Client wins boost Sanderson

Client wins boost Sanderson
June 10, 2014
Client wins boost Sanderson
IC TIP: Buy at 72p

Operating profits in the first half to the end of March 2014 increased by 20 per cent to £1.2m on a near 25 per cent increase in revenues of £8m. Moreover, with the period end order book up 56 per cent year on year to £2.47m, it’s only reasonable to expect Sanderson to hit analysts' pre-tax profit estimates of £2.7m for the 12 months to the end of September 2014, up from £2.2m in fiscal 2013. The return from the investment in sales and marketing efforts can also be seen in a near doubling of the order intake to £4.2m, with 12 new customers gained and each one placing orders worth an average of £143,000.

It’s equally reassuring to see that recurring revenues continue to rise, up 11 per cent to £4.41m in the six-month period, to account for more than half of total revenues. The gross margin earned from recurring revenues covers 70 per cent of annual overheads and, even without any new customer wins, the company generates annual operating profit of £1.5m. But Sanderson is not only winning more business from existing clients, but it is also winning new ones which is driving profits upwards. On an underlying basis, analyst Peter McNally at Charles Stanley Stockbrokers believes that revenue growth was in mid-single digits in the six-month period.

In the multi-channel retail software business the seven new customers include brands WCF Home Shopping and Cloggs, while in the manufacturing business there were five new client wins including Prima Foods. The food and drink sector has proved a boon for the manufacturing division, which also sells into engineering, plastics, aerospace and electronics and print.

Furthermore, these client wins are justifying the £600,000 investment over the past three years to accelerate sales and marketing efforts. Overall, the manufacturing business increased both revenues and operating profits by over 8 per cent to £3.23m and £367,000, respectively.

Cross-selling opportunities from acquisitions

It was also clear from the results release that the acquisitions made last year are fully justifying their worth. Last October’s acquisition of One iota, a provider of mobile applications for retailers, is helping to drive growth by offering the latest mobile technologies to Sanderson’s existing client base. To recap, One iota's MESH technology is a cloud-based technology that integrates existing back-office systems to optimise a retailer's applications. In the six-month period, One iota contributed £154,000 of operating profit on revenues of £788,000, exceeding my own expectations. It also exceeded the expectations of Mr McNally, who had pencilled in a £1.1m revenue contribution for the full 12-month period. The £154,000 profit figure compares well with the £193,000 One iota made in its previous financial year.

To put that performance into some perspective, the contribution from the acquisition accounted for a sixth of the multi-channel retail division’s sales and almost 40 per cent of its profits. A 45 per cent rise in the period-end divisional order book to £1.2m indicates that we can also expect a bumper second half from this segment.

Extracted data:
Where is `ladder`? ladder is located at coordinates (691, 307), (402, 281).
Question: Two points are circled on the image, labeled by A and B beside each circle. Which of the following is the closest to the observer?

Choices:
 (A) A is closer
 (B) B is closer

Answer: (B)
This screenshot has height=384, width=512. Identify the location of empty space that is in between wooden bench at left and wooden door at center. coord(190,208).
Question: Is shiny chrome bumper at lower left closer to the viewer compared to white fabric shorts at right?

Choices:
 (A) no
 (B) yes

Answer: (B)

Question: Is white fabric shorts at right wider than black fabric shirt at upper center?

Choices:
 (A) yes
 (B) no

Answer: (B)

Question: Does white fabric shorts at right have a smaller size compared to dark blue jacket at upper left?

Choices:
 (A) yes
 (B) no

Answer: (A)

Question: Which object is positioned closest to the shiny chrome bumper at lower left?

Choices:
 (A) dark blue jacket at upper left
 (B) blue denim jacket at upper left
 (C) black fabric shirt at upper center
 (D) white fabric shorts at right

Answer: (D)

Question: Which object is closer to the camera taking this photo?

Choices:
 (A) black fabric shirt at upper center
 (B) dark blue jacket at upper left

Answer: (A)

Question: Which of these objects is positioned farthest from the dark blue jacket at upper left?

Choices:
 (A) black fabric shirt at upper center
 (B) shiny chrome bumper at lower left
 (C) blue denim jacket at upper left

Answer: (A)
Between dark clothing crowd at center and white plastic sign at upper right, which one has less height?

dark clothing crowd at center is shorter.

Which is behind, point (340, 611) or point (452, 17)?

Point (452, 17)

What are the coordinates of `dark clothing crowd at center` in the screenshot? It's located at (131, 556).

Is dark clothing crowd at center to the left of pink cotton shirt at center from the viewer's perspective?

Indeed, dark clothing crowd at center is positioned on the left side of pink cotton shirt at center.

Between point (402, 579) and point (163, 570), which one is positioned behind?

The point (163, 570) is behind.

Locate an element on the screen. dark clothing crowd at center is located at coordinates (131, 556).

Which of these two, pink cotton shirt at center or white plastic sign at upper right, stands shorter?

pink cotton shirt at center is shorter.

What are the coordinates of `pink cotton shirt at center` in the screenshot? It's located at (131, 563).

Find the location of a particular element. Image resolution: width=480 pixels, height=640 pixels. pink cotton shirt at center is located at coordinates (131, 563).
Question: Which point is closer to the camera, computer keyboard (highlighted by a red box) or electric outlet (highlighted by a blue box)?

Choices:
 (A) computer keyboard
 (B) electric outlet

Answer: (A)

* * *

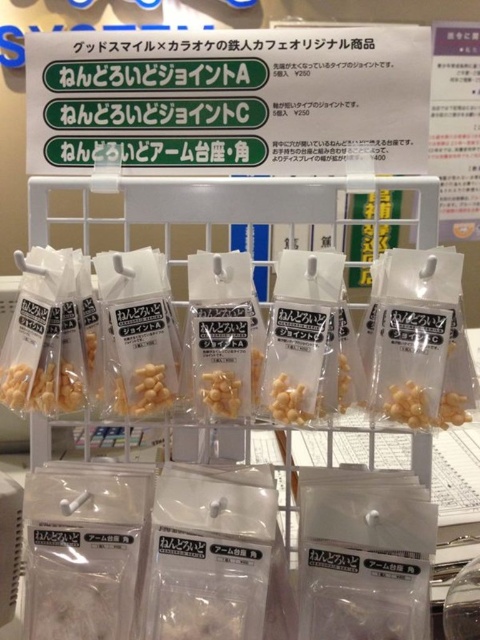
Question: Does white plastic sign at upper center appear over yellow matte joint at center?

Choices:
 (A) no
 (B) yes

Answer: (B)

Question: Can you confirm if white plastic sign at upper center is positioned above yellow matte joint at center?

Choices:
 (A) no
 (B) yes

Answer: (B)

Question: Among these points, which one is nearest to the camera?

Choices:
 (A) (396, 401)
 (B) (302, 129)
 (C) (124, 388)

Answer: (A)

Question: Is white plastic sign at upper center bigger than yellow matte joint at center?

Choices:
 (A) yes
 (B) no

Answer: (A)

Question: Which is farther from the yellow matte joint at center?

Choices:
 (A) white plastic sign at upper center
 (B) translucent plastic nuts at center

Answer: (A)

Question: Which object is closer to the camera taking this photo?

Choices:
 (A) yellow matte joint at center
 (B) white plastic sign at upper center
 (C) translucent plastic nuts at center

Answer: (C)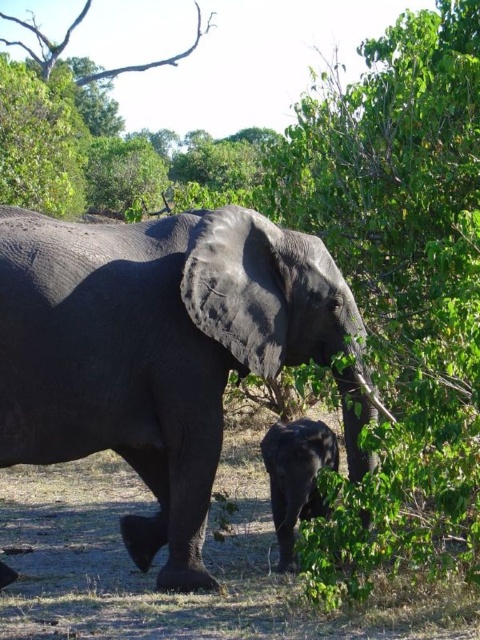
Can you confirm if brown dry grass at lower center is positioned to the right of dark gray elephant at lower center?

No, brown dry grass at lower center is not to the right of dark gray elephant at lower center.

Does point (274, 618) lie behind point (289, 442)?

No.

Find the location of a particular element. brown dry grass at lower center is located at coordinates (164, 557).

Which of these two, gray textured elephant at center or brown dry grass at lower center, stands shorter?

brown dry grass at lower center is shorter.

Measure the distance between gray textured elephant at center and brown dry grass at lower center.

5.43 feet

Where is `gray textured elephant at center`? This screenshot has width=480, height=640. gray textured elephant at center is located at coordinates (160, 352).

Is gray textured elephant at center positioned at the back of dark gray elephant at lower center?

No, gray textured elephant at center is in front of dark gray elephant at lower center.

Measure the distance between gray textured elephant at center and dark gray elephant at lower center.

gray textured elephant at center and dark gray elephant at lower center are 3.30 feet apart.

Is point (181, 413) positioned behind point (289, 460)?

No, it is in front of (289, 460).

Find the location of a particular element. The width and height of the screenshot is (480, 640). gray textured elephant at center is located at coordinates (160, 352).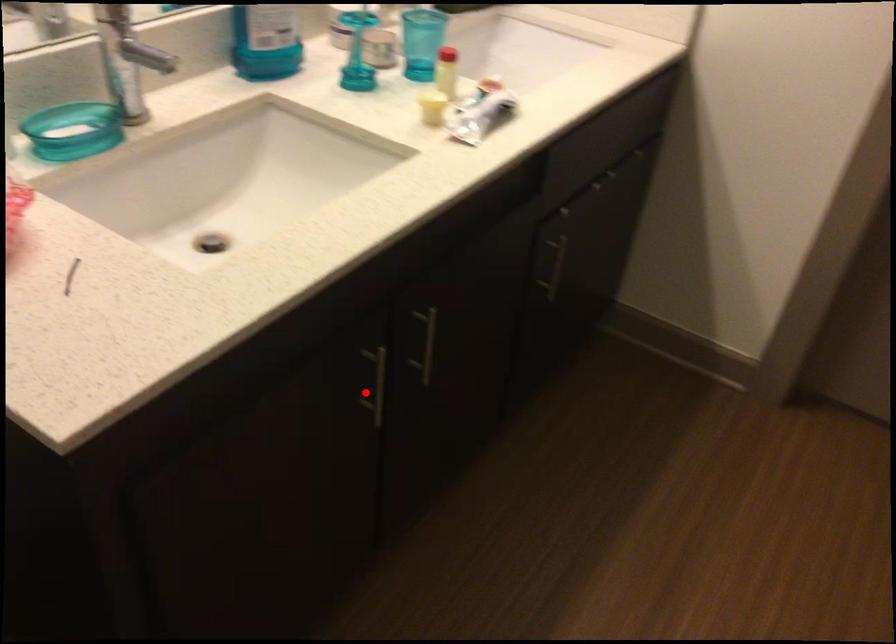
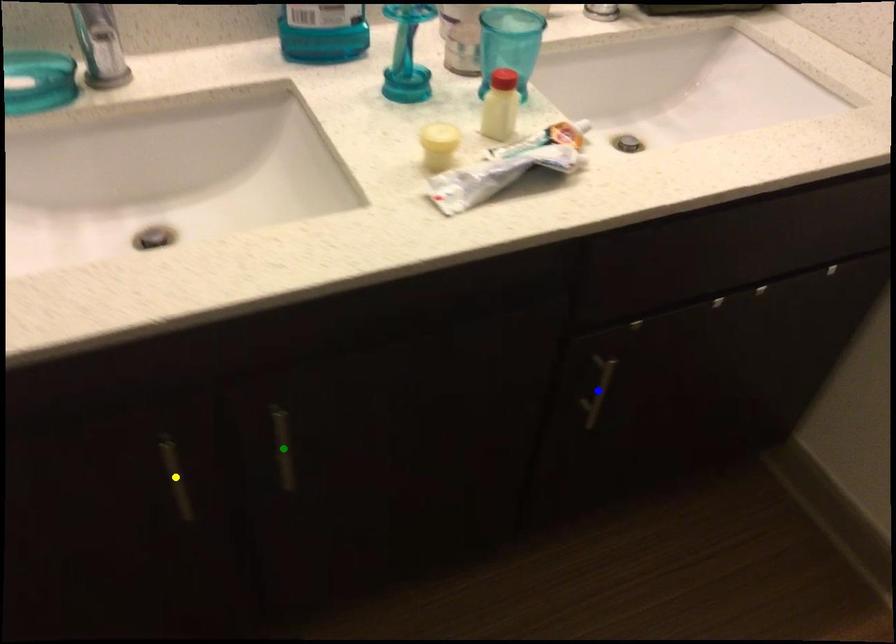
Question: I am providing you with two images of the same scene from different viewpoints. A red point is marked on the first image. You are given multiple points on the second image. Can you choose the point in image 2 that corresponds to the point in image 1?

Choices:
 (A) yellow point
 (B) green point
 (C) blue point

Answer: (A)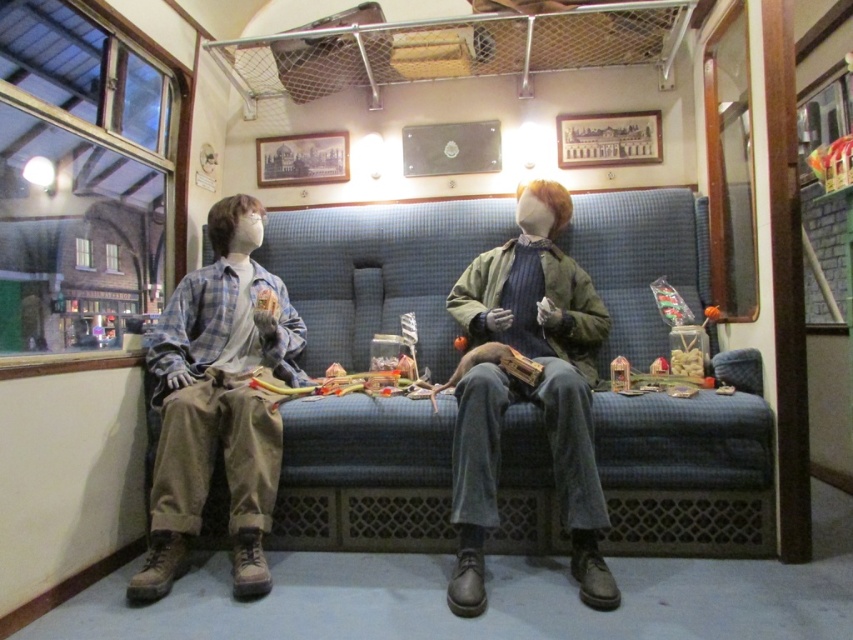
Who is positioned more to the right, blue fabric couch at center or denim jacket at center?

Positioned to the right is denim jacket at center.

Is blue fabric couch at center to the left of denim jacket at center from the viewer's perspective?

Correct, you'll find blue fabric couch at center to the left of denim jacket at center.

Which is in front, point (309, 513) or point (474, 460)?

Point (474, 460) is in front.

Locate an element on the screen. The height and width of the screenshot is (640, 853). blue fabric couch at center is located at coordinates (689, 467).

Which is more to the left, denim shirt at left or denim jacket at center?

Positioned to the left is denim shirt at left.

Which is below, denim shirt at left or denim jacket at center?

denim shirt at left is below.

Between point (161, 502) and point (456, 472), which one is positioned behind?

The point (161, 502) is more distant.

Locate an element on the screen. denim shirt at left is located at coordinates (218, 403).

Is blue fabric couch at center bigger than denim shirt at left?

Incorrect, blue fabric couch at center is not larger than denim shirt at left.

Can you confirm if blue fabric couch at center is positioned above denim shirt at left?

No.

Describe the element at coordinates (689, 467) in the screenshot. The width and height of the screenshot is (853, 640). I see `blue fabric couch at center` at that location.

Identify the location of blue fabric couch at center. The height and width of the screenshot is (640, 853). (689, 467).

==

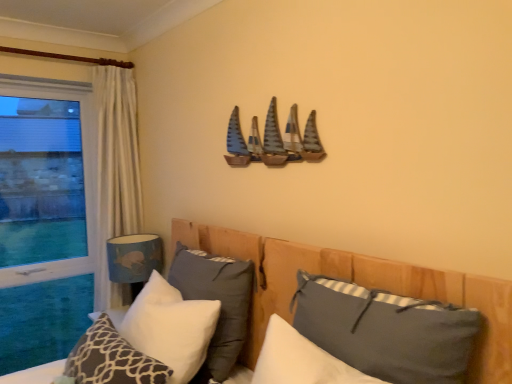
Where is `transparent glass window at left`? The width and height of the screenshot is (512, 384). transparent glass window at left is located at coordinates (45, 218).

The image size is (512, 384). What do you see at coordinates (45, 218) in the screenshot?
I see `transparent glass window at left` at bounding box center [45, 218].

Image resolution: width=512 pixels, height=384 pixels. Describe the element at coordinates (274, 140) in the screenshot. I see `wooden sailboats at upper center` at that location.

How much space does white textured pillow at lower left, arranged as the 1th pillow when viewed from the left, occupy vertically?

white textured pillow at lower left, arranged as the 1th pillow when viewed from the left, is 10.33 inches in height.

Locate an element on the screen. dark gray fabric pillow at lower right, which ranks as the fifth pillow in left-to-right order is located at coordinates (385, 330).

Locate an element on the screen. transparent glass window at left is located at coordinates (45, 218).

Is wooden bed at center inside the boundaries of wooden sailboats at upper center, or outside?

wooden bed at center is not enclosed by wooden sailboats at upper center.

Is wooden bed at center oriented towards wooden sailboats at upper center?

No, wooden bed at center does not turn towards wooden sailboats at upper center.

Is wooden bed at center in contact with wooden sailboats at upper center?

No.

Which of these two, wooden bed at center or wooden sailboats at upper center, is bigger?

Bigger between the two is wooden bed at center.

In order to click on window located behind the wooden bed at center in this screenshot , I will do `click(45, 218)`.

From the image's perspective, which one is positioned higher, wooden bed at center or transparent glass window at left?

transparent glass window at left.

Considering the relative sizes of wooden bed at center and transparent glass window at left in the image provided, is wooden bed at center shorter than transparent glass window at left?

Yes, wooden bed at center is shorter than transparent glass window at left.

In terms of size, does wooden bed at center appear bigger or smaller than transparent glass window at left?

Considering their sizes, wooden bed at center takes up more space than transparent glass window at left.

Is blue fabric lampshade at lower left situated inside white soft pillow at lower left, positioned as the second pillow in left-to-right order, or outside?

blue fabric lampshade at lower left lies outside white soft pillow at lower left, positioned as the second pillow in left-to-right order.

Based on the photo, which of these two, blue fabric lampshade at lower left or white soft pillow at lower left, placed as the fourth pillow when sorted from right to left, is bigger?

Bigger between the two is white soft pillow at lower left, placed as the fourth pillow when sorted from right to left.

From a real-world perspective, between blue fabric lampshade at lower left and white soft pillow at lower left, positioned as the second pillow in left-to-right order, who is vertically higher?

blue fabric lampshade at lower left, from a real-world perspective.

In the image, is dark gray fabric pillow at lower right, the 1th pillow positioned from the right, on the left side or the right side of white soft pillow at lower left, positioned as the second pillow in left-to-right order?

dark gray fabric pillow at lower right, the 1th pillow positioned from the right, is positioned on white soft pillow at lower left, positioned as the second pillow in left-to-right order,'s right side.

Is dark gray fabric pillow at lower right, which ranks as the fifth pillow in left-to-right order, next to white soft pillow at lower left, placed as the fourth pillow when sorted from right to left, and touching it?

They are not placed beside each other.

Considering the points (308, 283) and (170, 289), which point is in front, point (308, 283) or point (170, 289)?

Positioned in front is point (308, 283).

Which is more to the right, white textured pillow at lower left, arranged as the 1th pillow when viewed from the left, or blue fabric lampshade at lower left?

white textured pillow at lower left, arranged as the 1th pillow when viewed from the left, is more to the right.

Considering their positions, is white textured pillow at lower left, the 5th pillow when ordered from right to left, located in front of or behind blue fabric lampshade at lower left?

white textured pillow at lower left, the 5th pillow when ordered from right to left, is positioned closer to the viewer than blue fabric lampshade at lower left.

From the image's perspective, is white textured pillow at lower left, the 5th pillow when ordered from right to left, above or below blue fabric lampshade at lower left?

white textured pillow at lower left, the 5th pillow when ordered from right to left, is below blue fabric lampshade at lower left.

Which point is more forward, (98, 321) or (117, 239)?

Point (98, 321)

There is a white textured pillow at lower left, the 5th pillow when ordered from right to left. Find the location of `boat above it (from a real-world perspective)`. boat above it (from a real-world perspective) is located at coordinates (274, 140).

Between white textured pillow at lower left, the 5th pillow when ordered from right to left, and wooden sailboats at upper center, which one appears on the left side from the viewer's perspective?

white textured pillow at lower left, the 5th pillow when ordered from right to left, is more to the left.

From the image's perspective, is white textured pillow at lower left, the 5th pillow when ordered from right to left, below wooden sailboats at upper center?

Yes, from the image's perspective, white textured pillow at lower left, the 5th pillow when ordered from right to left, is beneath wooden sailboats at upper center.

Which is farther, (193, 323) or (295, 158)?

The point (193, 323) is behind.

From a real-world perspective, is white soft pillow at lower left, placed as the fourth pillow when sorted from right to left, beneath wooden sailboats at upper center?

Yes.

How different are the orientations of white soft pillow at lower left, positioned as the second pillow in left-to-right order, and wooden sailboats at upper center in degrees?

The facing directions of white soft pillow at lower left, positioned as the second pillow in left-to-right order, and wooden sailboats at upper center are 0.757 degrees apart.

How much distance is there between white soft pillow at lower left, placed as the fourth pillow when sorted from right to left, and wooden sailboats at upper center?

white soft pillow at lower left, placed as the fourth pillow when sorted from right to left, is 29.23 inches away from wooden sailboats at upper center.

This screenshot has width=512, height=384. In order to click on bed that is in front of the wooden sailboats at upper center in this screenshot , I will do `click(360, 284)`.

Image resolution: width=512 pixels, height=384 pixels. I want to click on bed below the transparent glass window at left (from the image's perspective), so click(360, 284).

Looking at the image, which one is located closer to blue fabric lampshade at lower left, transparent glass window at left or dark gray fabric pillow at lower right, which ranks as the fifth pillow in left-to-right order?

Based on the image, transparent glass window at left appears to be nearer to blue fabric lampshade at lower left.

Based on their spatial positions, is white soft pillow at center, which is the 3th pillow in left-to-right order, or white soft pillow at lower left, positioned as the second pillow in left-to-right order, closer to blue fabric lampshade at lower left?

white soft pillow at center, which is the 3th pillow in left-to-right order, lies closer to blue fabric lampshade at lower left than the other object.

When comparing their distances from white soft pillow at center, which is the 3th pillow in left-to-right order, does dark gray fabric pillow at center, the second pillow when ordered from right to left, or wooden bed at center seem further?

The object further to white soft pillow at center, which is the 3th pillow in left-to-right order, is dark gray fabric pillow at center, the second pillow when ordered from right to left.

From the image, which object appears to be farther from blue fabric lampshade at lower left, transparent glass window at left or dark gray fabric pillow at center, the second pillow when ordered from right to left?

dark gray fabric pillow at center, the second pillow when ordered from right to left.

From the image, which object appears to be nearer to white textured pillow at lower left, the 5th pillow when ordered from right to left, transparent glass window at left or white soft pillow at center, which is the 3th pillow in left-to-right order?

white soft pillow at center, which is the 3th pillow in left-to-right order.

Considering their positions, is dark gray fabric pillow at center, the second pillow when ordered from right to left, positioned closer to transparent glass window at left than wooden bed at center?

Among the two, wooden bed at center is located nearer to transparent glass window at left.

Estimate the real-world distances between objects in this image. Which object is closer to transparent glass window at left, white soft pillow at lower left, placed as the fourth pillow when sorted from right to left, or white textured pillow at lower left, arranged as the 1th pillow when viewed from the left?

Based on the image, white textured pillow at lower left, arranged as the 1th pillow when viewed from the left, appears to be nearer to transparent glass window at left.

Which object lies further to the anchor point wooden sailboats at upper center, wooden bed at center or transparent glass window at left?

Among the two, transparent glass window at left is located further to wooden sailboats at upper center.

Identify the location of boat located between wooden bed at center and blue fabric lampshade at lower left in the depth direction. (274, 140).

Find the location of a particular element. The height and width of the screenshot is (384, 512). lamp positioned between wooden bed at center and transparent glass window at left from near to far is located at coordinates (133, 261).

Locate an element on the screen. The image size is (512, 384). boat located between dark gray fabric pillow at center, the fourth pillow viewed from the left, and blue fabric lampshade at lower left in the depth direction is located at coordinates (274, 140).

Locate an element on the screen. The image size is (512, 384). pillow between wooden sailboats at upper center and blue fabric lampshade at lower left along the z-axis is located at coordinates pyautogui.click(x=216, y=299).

Requests:
**A)** In the Sanderson article, how much operating profit did One iota contribute in the six-month period?
**B)** Update a portion of the Sanderson article, replacing "existing clients" with "current clients". Begin at the words "It’s equally reassuring" and stop after "the six-month period.".
**C)** Continue the Sanderson article on its half-year results, writing what comes after its final sentence.
These lines have no connection to the Sanderson article.

Set of answers:
**A)** £154,000

**B)**
It’s equally reassuring to see that recurring revenues continue to rise, up 11 per cent to £4.41m in the six-month period, to account for more than half of total revenues. The gross margin earned from recurring revenues covers 70 per cent of annual overheads and, even without any new customer wins, the company generates annual operating profit of £1.5m. But Sanderson is not only winning more business from current clients, but it is also winning new ones which is driving profits upwards. On an underlying basis, analyst Peter McNally at Charles Stanley Stockbrokers believes that revenue growth was in mid-single digits in the six-month period.

**C)**
The One iota acquisition now looks a bargain because the £5.4m consideration included a deferred element of £2m only payable if certain performance targets are achieved over the next three financial years. This means that the acquisition was priced on a bargain basement 10 times operating profit on the initial consideration and the funding structure is such that three-quarters of the deferred consideration in effect pays for itself.

It’s worth noting too that the cross-selling opportunities I anticipated in my previous analysis are now coming through. The acquisitions made by the company are also benefiting from Sanderson's financial strength and listed company status so can now target new business deals that would not have been possible previously.

e-commerce and mobile driving growth

Another key take for me is that Sanderson’s value for money proposition, whereby its product offering offers clear tangible benefits for customers, continues to drive robust growth and no more so than in the e-commerce and mobile segments. These accounted for over a third of the £4.2m record order intake in the period.

It’s also reasonable to expect these positive trends to continue for some time yet. That’s because Sanderson works in partnership with clients primarily to deliver e-commerce software systems that underpin their online operations and enable them to cross-sell products, offer a '3D' secure payment process and integrate online offerings with other parts of their business. Sanderson’s systems generate major benefits for clients, including boosting their return on investment (ROI). For example, one customer has reported a threefold increase in ROI from his Sanderson system within the first year.

And as I have pointed out previously, it's a fast-growing segment of the retail sector to be operating in: analysts at Forrester predict the e-commerce segment will grow at a compound annual growth rate of 10 per cent a year out to 2017.

Sanderson's ongoing investment in proprietary software for mobile devices certainly makes sense too: analysts at investment bank Morgan Stanley forecast that mobile users will exceed desktop users for the very first time this year; and analysts at Verdict Research predict that m-commerce will drive e-commerce sales up by half in the next five years.

Attractive valuation

Ultimately, these positive trends are reflected in an improvement in shareholder returns. For the 12 months to the end of September, analysts predict Sanderson’s adjusted EPS will rise from 4.1p to 4.5p to support an increase in the dividend from 1.5p last year to 1.8p a share. Previously, analysts had expected a dividend of 1.6p a share, but the board have just declared a 20 per cent hike in the interim payout to 0.8p a share, so those dividends forecasts were significantly upgraded. The shares go ex-dividend on 16 July with a payment date of 15 August.

The board certainly have scope to adopt such a progressive policy since the company’s net cash increased from £4.5m to £5m in the past six months alone as a large proportion of net profits was converted into cash. The current cash pile equates to almost 10p a share or the equivalent of 15 per cent of Sanderson’s market capitalisation of £36.4m. In addition, the forecast dividend of 1.8p is covered 2.5 times by post-tax earnings, so cover looks comfortable.

For a company exposed to the high-growth e-commerce and m-commerce markets, a cash adjusted prospective PE ratio of 13 doesn’t seem exacting to me. For good measure, there is a 2.5 per cent forward dividend yield to offer an income stream for investors. That’s five times higher than the yield on the FTSE Aim Technology index.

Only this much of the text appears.